═════ Excerpt provided

Sunday, March 27, 2022

Day 22 The 7 story mountain

 Happy Sunday!  Thomas finally gets baptized and has first communion.  There is so much in these 25 pages that I could just concentrate on this section for the rest of Lent.  Thomas became a mystic, particularly in his later years and you can see this even in his first book.  Interesting, the seven story mountain that the title refers to that Thomas starts to climb occurs after his baptism.  He felt he needed to atone for his 23 years of sins and said he did not realize how steep and arduous the climb would be.  The section I would like to concentrate on today is his thoughts on receiving the Eucharist:

For now I had entered into the everlasting movement of that gravitation which is the very life and spirit of God: God's own gravitation towards the depths of His own infinite nature, His goodness without end.  And God, that center Who is everywhere, and whose circumference is nowhere, finding me, through incorporation with Christ, incorporated into this immense and tremendous gravitational movement which is love, which is the Holy Spirit, loved me.

And He called out to me from His own immense depths. pg 225

My first thought was, "How very Zen!" Now Thomas didn't feel all that during his first communion. These are his thoughts about it later.  I certainly don't feel that every time I receive the Eucharist but that is what is happening, for I have Christ physically inside me and God is calling out to me from his own immense depths to let go and stop fighting the gravitational movement towards Himself! Do you remember back on day 17 we talked about God's grace?  I asked you if you were brave enough to let Him in.  I told you I was brave enough to let him in a little but not too much for if I did I was afraid it would turn my whole world upside down.  This is exactly what I was talking about.  I am still afraid to "Let go and Let God".  How about you? 

My prayer today; Lord, thank you for the Sacraments and all the graces you rain down on us.  Please don't give up on me but continue your patient ways and soften my fears so I may put all my trust in You.

══════════

What this task involves:
Transcribe the passage of the Lenten reading post on The Seven Storey Mountain, starting with "My prayer today;" and going on through "trust in You.". The records have nothing to do with this.

═════ Data extract

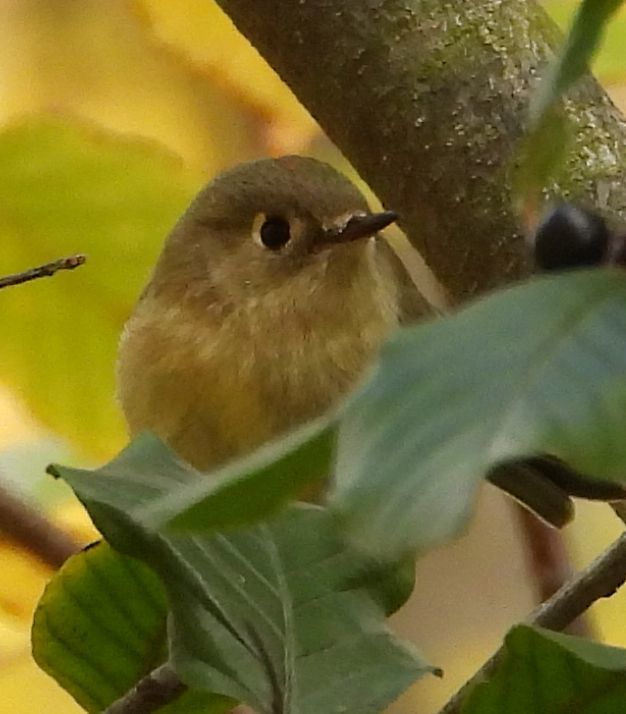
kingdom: Animalia
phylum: Chordata
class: Aves
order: Passeriformes
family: Regulidae
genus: Regulus
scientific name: Regulus calendula
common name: Ruby-crowned kinglet
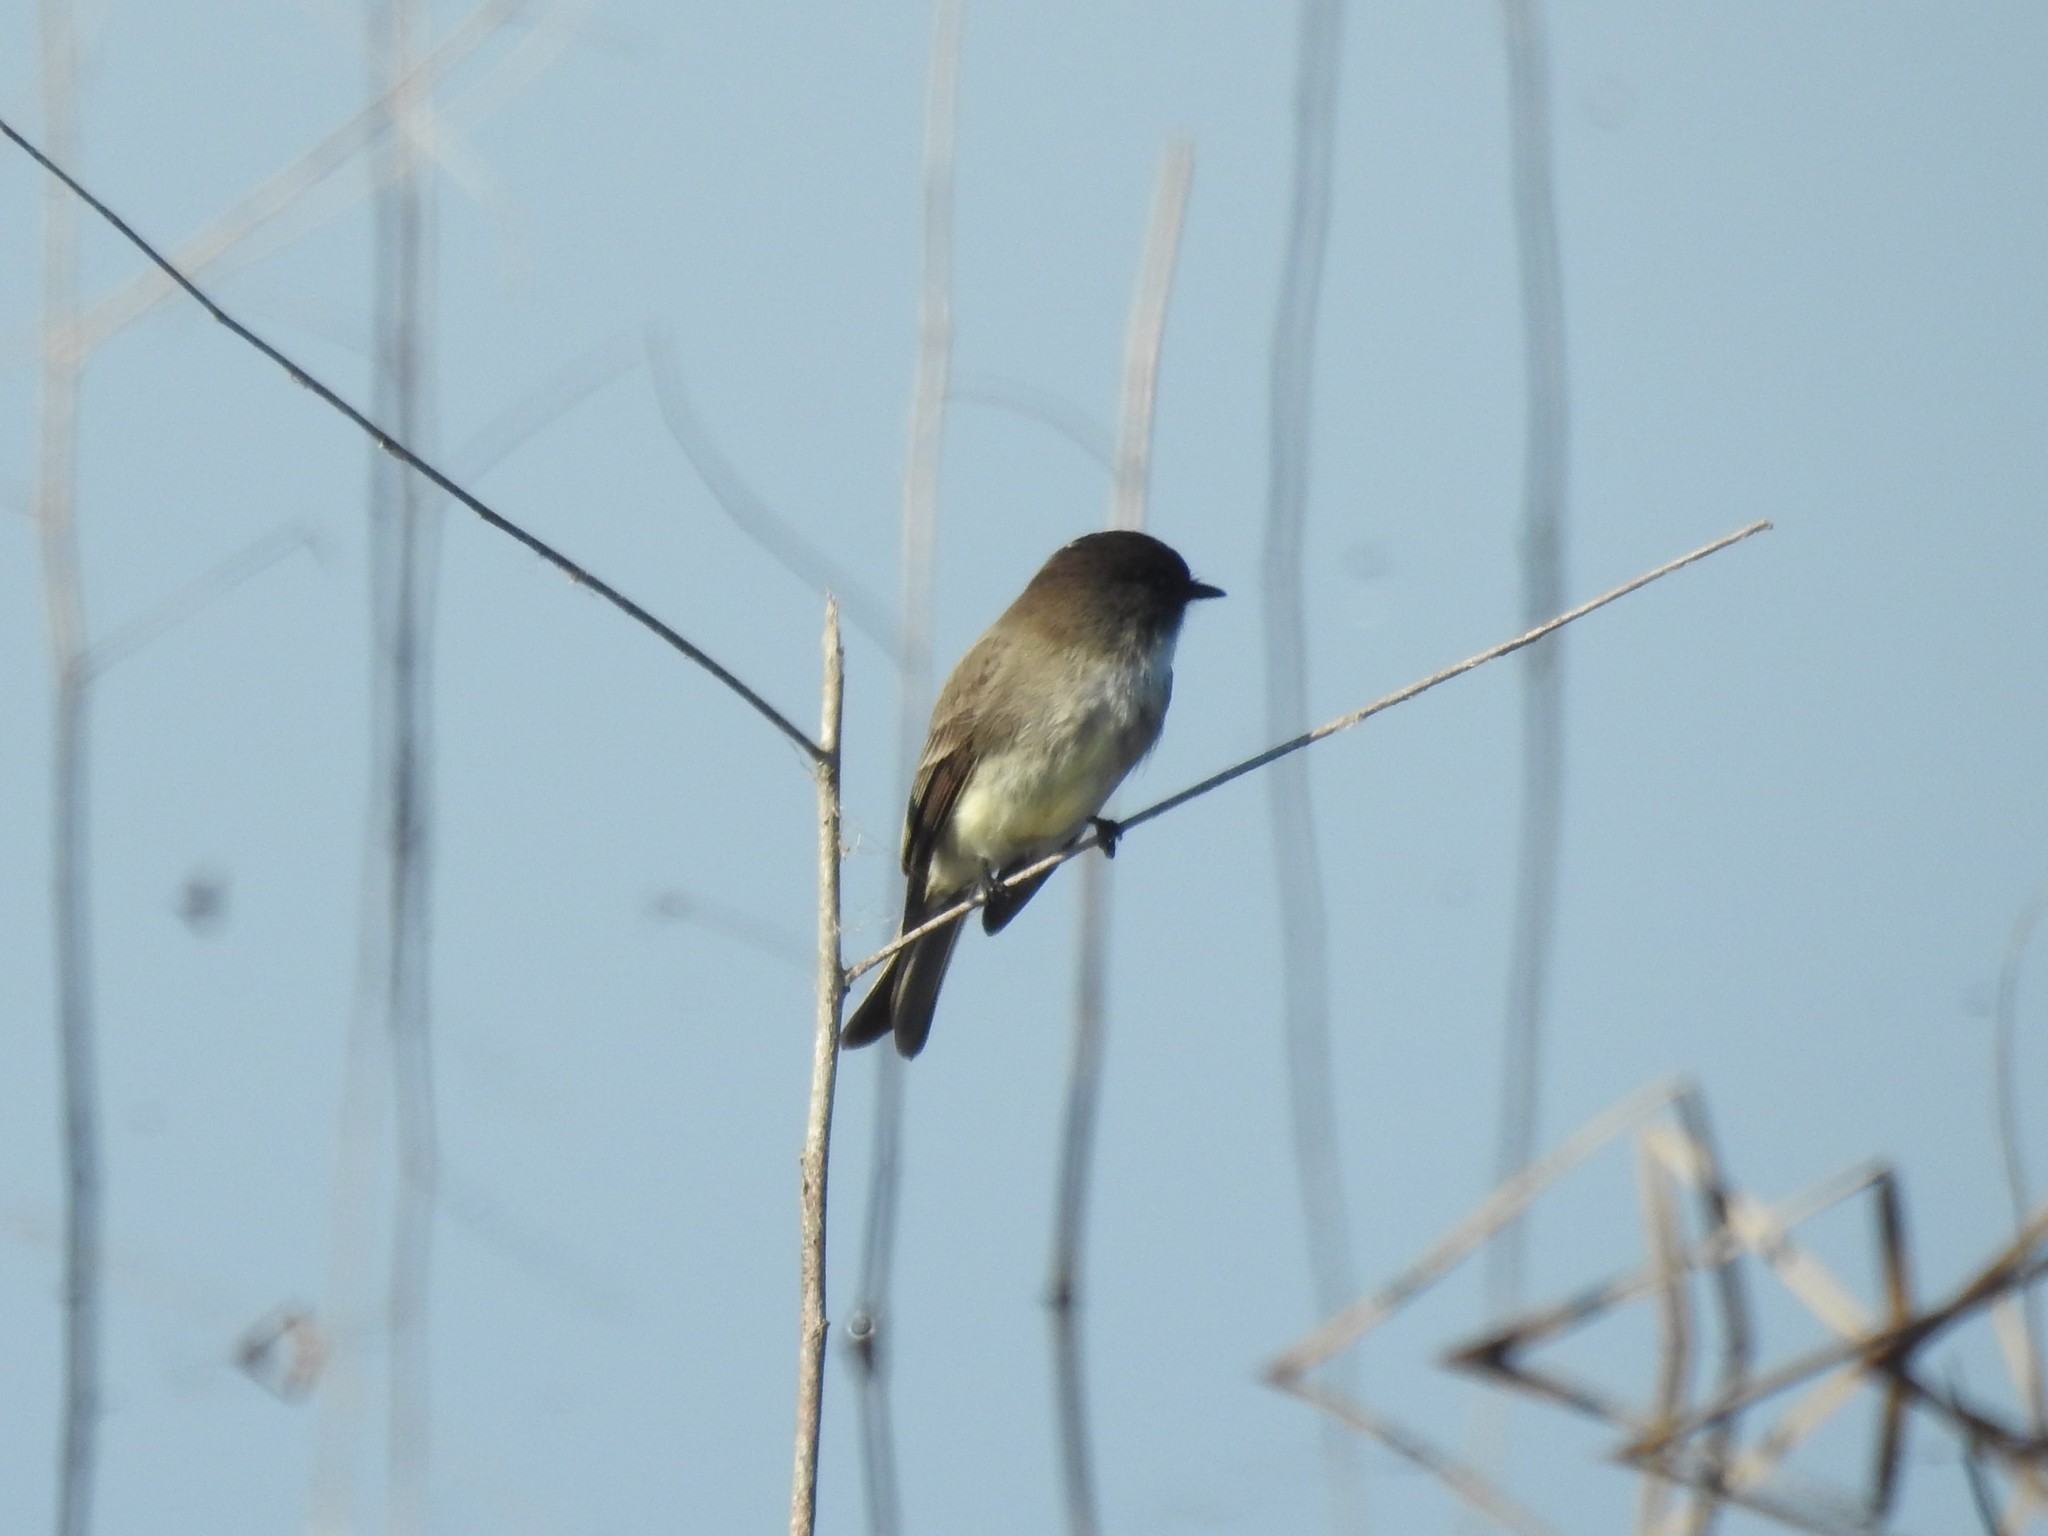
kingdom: Animalia
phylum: Chordata
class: Aves
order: Passeriformes
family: Tyrannidae
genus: Sayornis
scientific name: Sayornis phoebe
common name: Eastern phoebe
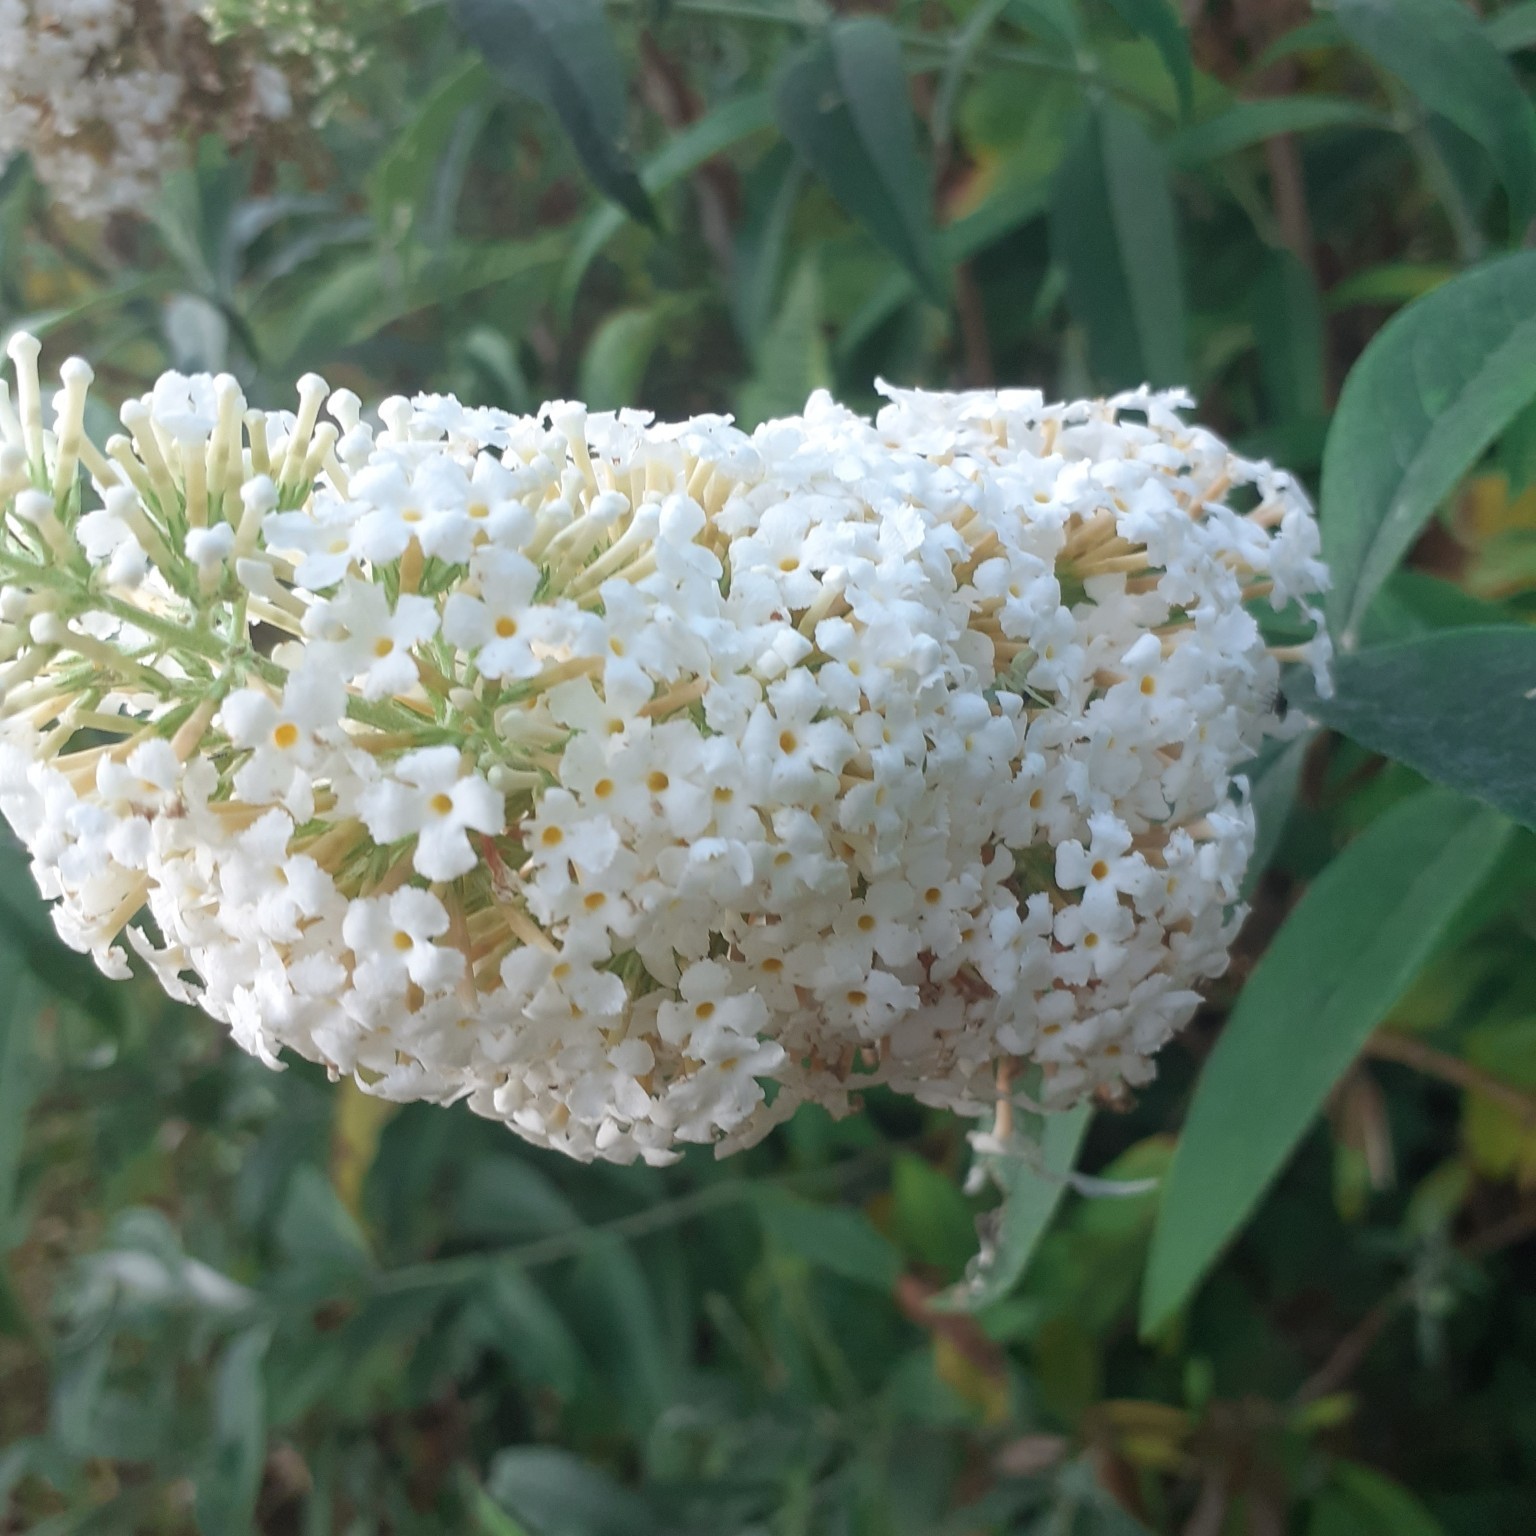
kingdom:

══════════

Exercise answer:
My prayer today; Lord, thank you for the Sacraments and all the graces you rain down on us.  Please don't give up on me but continue your patient ways and soften my fears so I may put all my trust in You.